> _Exercise description_
Please repeat every entry exactly as given, apart from dropping the images.

[Page-level text extractions]
####################
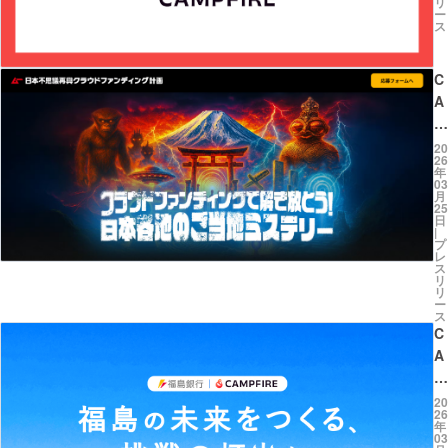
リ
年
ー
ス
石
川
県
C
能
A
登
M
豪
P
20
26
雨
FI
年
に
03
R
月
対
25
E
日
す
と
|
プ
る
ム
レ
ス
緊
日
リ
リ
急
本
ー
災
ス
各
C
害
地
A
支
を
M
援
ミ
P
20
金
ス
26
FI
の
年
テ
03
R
####################
> _Result_
リ
年
ー
ス
石
川
県
C
能
A
登
M
豪
P
20
26
雨
FI
年
に
03
R
月
対
25
E
日
す
と
|
プ
る
ム
レ
ス
緊
日
リ
リ
急
本
ー
災
ス
各
C
害
地
A
支
を
M
援
ミ
P
20
金
ス
26
FI
の
年
テ
03
R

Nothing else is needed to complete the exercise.